Il nostro metodo sum potrebbe poi essere il duplicato di una funzione già esistente: ad esempio, potrebbe aggiungere alcune funzioni che nella versione integrata in Java o in un certo programma non sono presenti. Il nostro sum va quindi a sostituire il metodo già esistente. Questo fatto si chiama overloading ed è stato appositamente inserito all’interno di Java per dare la possibilità al programmatore di ricreare a suo piacimento pezzi di codice senza dover sottostare ad una implementazione fallata o non rispondente ai suoi requisiti.

Una sentenza contro le funzioni di Java?

Va da sé, anche leggendo queste poche righe di spiegazione che sono largamente insufficienti a capire come funziona un linguaggio complesso come Java, che pensare di rendere proteggibili da copyright elementi come la segnatura dei metodi è pura follia.

È evidente che il giudice O’Malley non ha mai scritto una riga di codice in vita sua e non ha seguito il parere di tutto il mondo del software. Pensare di proteggere tramite copyright un elemento che fa parte del funzionamento stesso di un linguaggio signifca non solo impedire a chiunque di scriversi una propria versione di un metodo, ma – in una prospettiva più ampia – impedire di scrivere nuovo codice senza preoccuparsi della possibilità che qualcuno abbia protetto la segnatura. Di fatto, tutto il mondo del software si troverebbe impantanato in una palude di burocrazia e cose del tutto non necessarie messe in piedi per far dispetto a Google.

Questo il commento del giudice O’Malley sulla faccenda:

“Troviamo che la corte distrettuale non sia riuscita a distinguere la soglia tra ciò che è proteggibile da copyright – che rappresenta un limite inferiore – e lo scopo di una condotta che costituisce un’attività di violazione. La corte ha anche sbagliato a utilizzare principi di fair use, che comprendono preoccupazioni sull’interoperabilità, nella sua analisi sulla possibilità di registrare il copyright. Per le ragioni che seguono, dichiariamo che il codice di dichiarazione e la struttura, sequenza e organizzazione dei package delle 37 API di Java possono essere protetti da copyright.”

Il problema è che il giudice O’Malley, a quanto è possibile capire, esclude il problema prettamente informatico e non si preoccupa delle ripercussioni. Il problema sembra essere considerato dal mero punto di vista giuridico. Non sembra esserci alcun tentativo di comprendere il problema realmente.

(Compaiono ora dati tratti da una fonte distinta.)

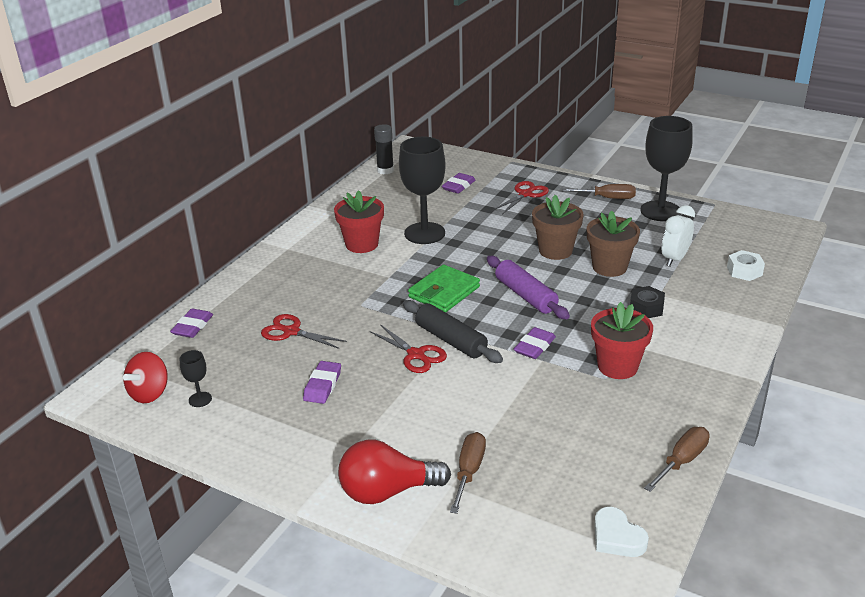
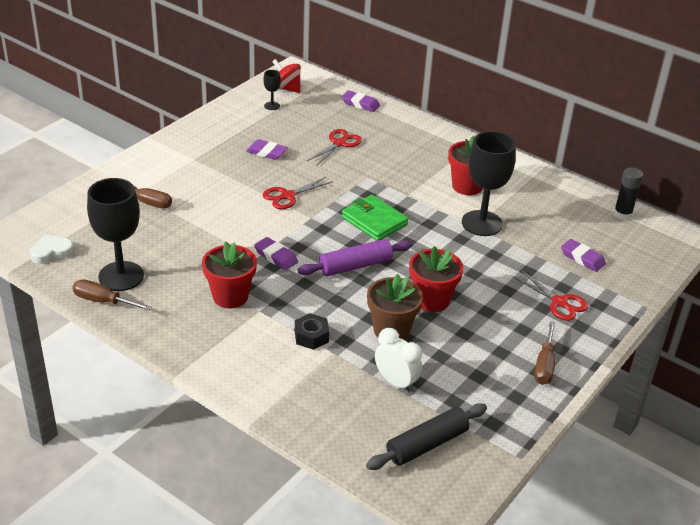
camera: 95 degrees right, 5 degrees up
(387, 491) = (145, 168): red light bulb -> none
(450, 340) = (301, 215): black rolling pin -> black rolling pin (427, 444)
(555, 251) = (432, 300): brown flower pot -> red flower pot
(660, 211) = (507, 402): black goblet -> black goblet (121, 276)
(682, 461) = (103, 301): brown screwdriver -> brown screwdriver turned 150 degrees clockwise
(744, 271) = (358, 431): white nut -> none

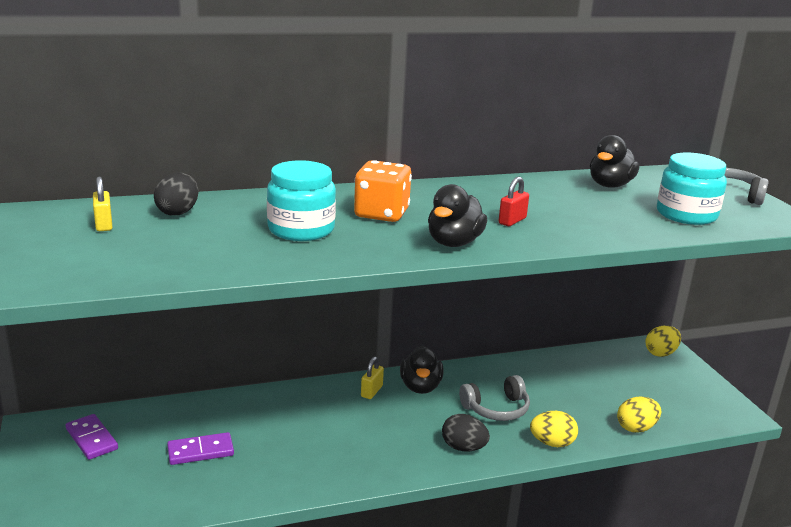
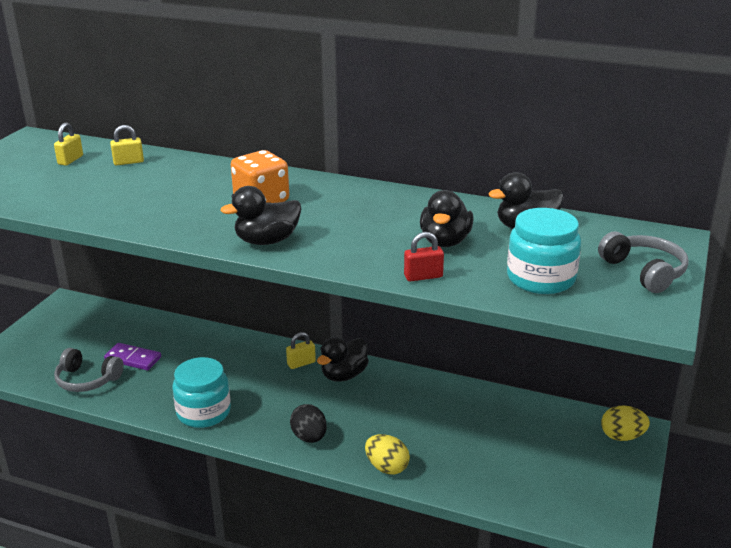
camera: 40 degrees right, 5 degrees up
(92, 439) = (84, 323): purple domino -> none
(178, 212) = (128, 162): black egg -> yellow padlock
(301, 229) = (180, 197): turquoise jar -> turquoise jar (203, 412)
(496, 409) = (380, 419): grey headphones -> grey headphones (87, 380)
(512, 221) = (354, 236): red padlock -> red padlock (423, 276)
(581, 208) = (445, 241): none -> black duck
(636, 428) = (484, 491): yellow egg -> none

Oracle: Google compete contro di noi

Sarebbe interessante capire come un sistema operativo mobile come Android potrebbe mai danneggiare Oracle. Voi avete mai sentito parlare di un sistema operativo sviluppato da Oracle al di fuori di Oracle Linux e (dopo l’acquisizione di Sun) di Solaris? Io no. Né ho mai sentito parlare di sistemi operativi mobili sviluppati da Oracle.

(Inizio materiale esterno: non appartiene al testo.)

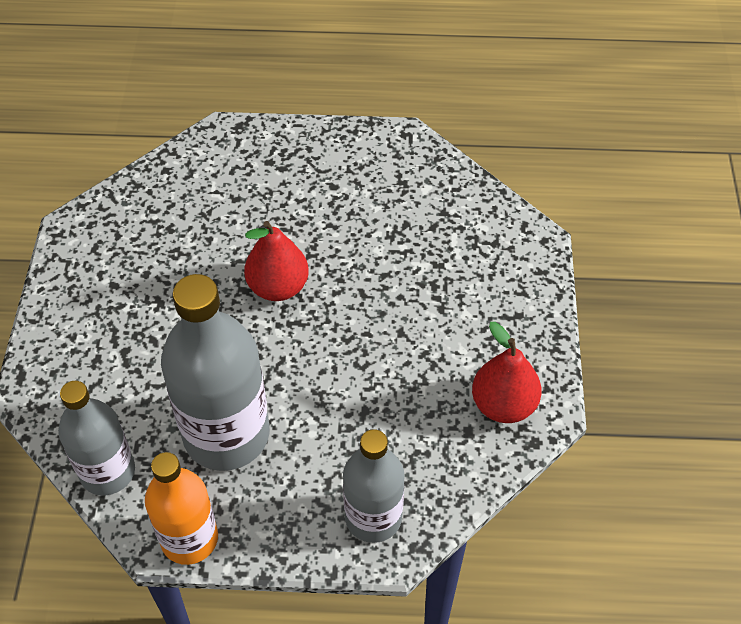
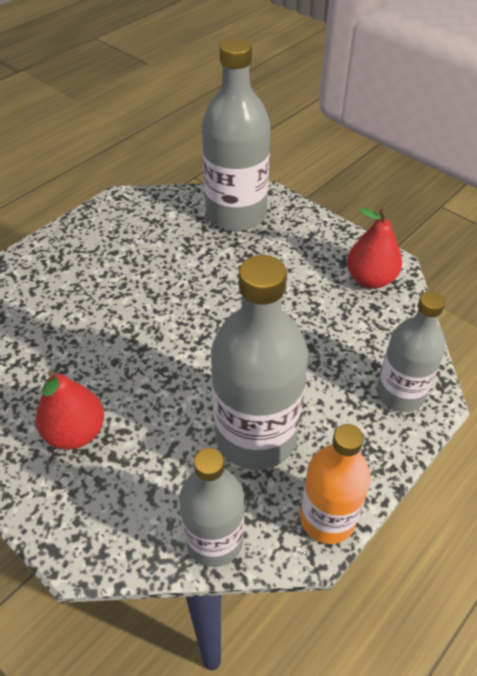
camera: 50 degrees left, 5 degrees down
(278, 287) = (161, 329): red pear -> red pear (75, 432)
(479, 237) = (236, 214): none -> grey bottle

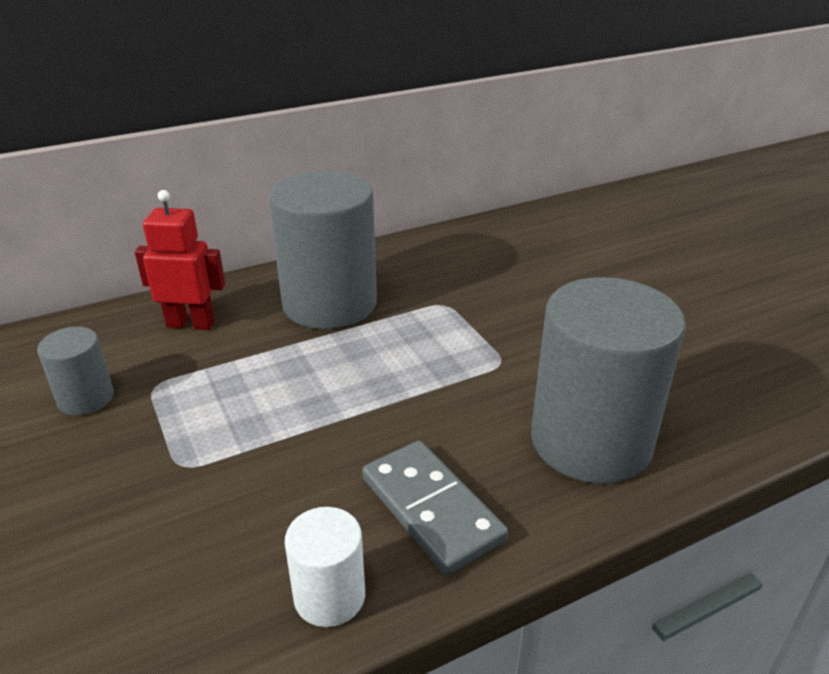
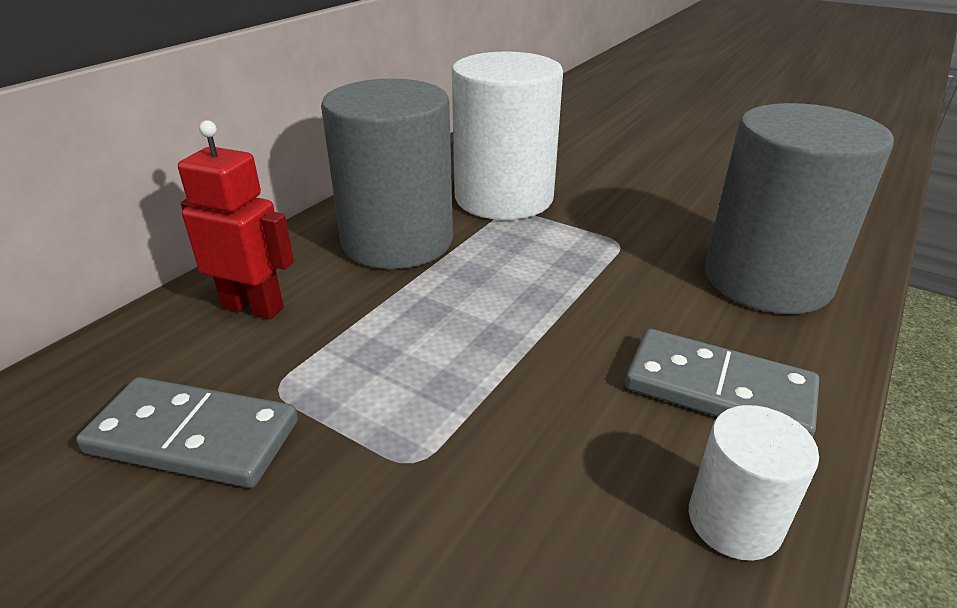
camera: 30 degrees left, 0 degrees up
(86, 398) = (193, 437): grey cylinder -> grey domino
(191, 324) = (253, 307): red robot -> red robot turned 45 degrees clockwise
(450, 291) = (503, 198): none -> white cylinder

Così come non ho mai sentito parlare di DBMS di Google. O di server mission-critical di Google. O di qualunque altro prodotto di Oracle con cui Google potrebbe essere in competizione.

Eppure gli avvocati della compagnia di Larry Ellison hanno affermato che “il software Java ha richiesto anni e molti milioni di dollari per essere sviluppato, e il Circuito Federale ha capito che nessuno con la testa a posto farebbe un simile investimento se chiunque potrebbe semplicemente rubare questo lavoro ed usarlo per competere contro lo sviluppatore originale”.

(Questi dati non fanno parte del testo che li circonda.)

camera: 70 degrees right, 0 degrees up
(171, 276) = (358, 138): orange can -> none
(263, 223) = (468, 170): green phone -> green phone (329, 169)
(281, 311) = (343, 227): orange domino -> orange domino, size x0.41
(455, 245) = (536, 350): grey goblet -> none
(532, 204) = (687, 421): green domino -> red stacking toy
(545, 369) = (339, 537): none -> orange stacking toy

Ecco. Questo dà un ottimo quadro della situazione. Davvero, Oracle, dov’è la competizione? Dove la vedi? L’unica competizione tra Google e Oracle è nella lista delle aziende con più soldi in banca. Stop. Finisce lì. Punto.

Oracle, se davvero credi di avere ragione e che la storia non sarà con te più che dura, ricordandoti come una massa di gente avida e senza scrupoli, ti sbagli. È un peccato che tanto talento debba essere sprecato così. Al posto che perdere tempo e far perdere tempo agli altri con inutili cause legali volte solo a ingrossare il tuo portafoglio (già, peraltro, abbastanza gonfio), forse se ti fossi applicata e avessi creato un tuo sistema operativo mobile le cose starebbero diversamente.

Ma hai preferito stare zitta e guardare mentre Android cresceva, per poi colpire appena hai pensato che la taglia sarebbe stata grande a sufficienza. La storia non ti perdonerà, Oracle. Sei avvertita.